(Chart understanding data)
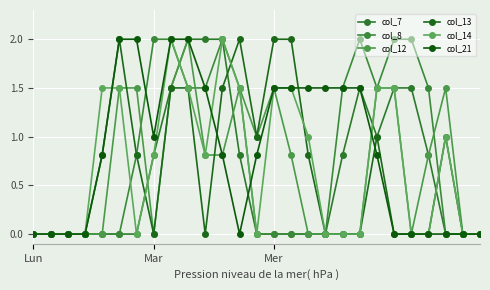

How many intersections are there between col_12 and col_21?

1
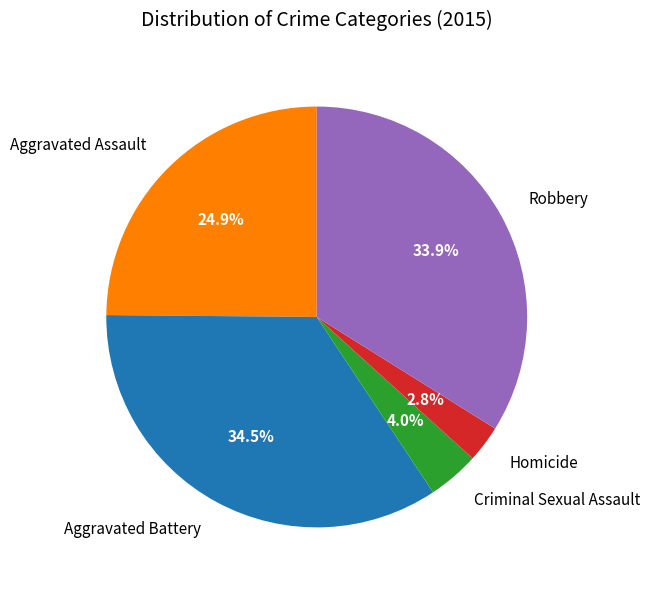

To the nearest percent, what is the average slice percentage?

20%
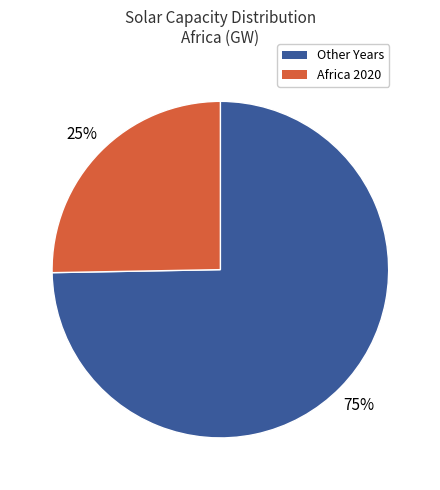

Does any single category account for the majority?

Yes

● EXERCISE
Pull out every line of text from the listing above word for word, leaving out the pictures.

● SOLUTION TO THIS PROBLEM
How many intersections are there between col_12 and col_21?

1

To the nearest percent, what is the average slice percentage?

20%

Does any single category account for the majority?

Yes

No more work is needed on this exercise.